Nel 1922 la Società delle Nazioni ratifica l’accordo precedente tra Francia e Gran Bretagna e affida ufficialmente ai due Stati le terre stabilite sotto forme di protettorati.
Gli ebrei che arrivano in Palestina negli anni Venti e Trenta non sono poveri e non è certo per ragioni economiche che migrano. L’Inghilterra, mandataria del protettorato, affida loro le poche terre fertili. Iniziano subito scontri tra le due avverse comunità, la cui notizia giunge in Europa come generico “antisemitismo”. L’Inghilterra fornisce armi agli ebrei per difendersi dagli attacchi degli indigeni arabi.
Arrivate lì, le famiglie ebraiche iniziano a comprare appezzamenti di terra dalle tribù arabe, molte delle quali accettano di venderli. Questa sarà in futuro una delle principali controversie della questione palestinese: gli arabi non potranno più avanzare rivendicazioni su terre che loro stessi hanno venduto. Ma le rivendicazioni sioniste riguardano non soltanto le terre acquistate ma l’intera area tra il Mar Mediterraneo e il fiume Giordano. Al tempo stesso gli insediamenti ebraici, posti con il beneplacito britannico in una terra di radicata cultura islamica, vengono visti con preoccupazione e considerati come una sorta di nuovo colonialismo. Così la tensione cresce.
Nel 1921, nel 1930 e nel 1936 esplodono rivolte antiebraiche tra la popolazione araba presente in Palestina. Per arginare la situazione, nel 1937 il governo del Regno Unito vara il piano Peel: solo il 20% della zona contesa andrà al popolo ebraico, il resto rimarrà arabo. Per il momento il movimento sionista internazionale dichiara formalmente di accettare ma intanto, nello stesso anno, il suo leader David Ben Gurion annuncia che «gli arabi dovranno andarsene dalla Palestina», chiarendo le sue vere intenzioni.
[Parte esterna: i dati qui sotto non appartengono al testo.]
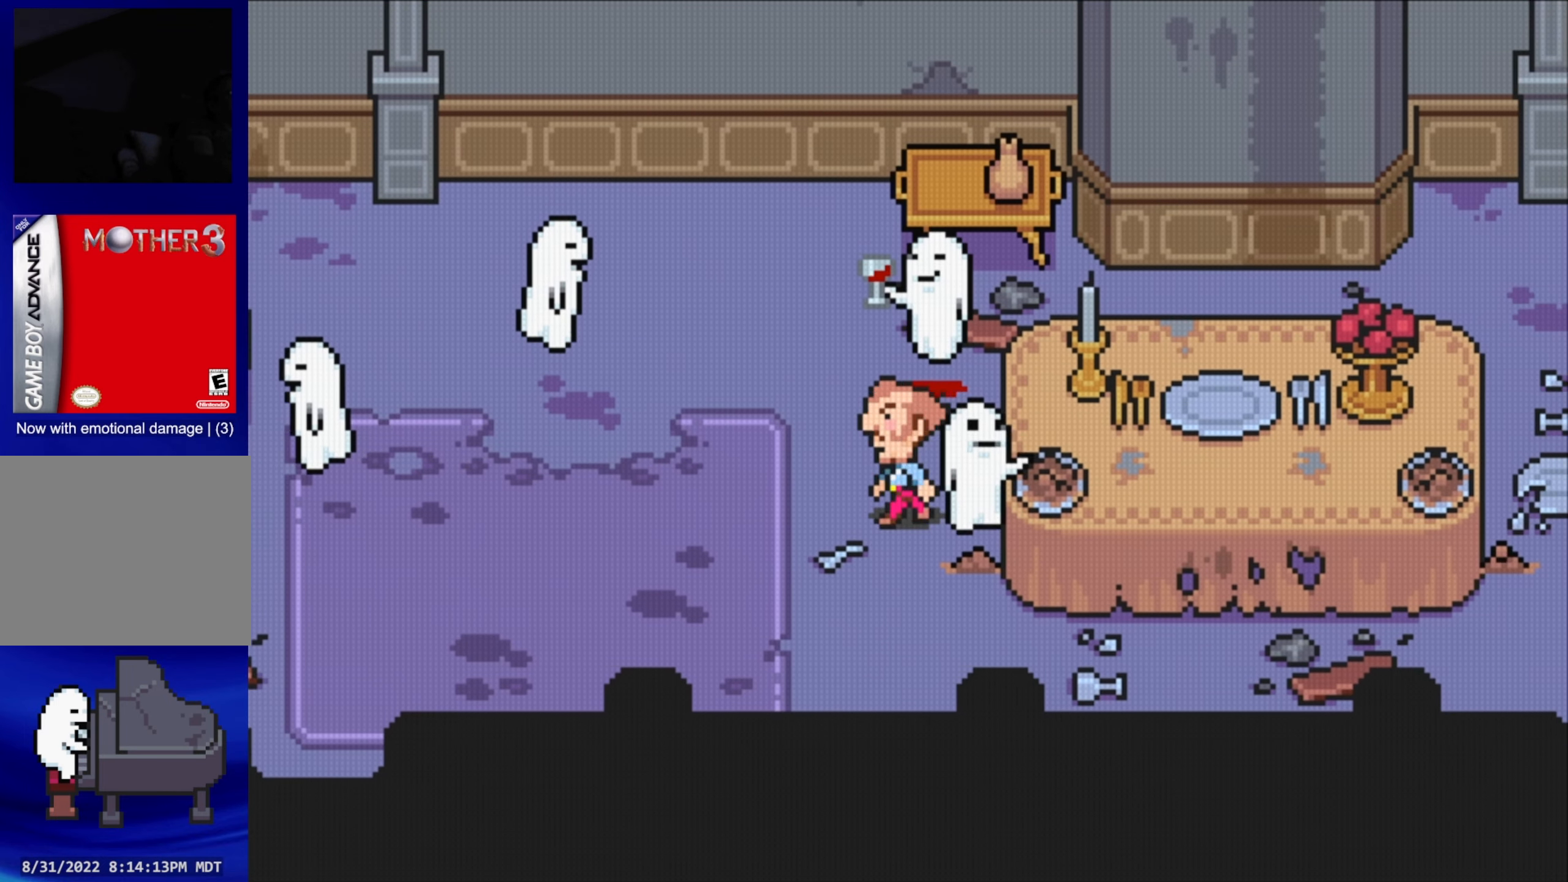
{"buttons": ["B"], "events": [[83, "DPAD_DOWN", "down"], [150, "DPAD_LEFT", "up"], [333, "DPAD_DOWN", "up"], [383, "B", "down"]]}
Anche il significato della definizione della Palestina come «una terra senza popolo per un popolo senza terra» viene rovesciato: inizia a circolare l’idea che la Palestina sia una terra vuota, quando vuota non è, e liberamente occupabile dal popolo senza terra, quello ebraico.
Intanto il delirio nazista fa tremare l’Europa e gli ebrei emigrati in Palestina aumentano a dismisura. Le tribù arabe palestinesi capiscono il rischio e rifiutano l’accordo del piano Peel dando luogo a una nuova rivolta. Con un nuovo piano, nel 1939 il Regno Unito promette agli arabi la limitazione dell’immigrazione ebraica e la creazione di uno Stato autonomo palestinese al cui interno sia ospitato il «focolare nazionale» sionista previsto dalla Dichiarazione Balfour. Ma intanto l’immigrazione ebraica continua a crescere, spinta anche dallo sterminio nazista in corso in Europa. Eppure nel 1938, con la Conferenza di Monaco, il governo inglese, pienamente consapevole delle intenzioni naziste nei confronti della “razza” ebraica, ha preferito non ostacolare Hitler piuttosto che frenarlo con una guerra europea che si sarebbe poi rivelata comunque inevitabile.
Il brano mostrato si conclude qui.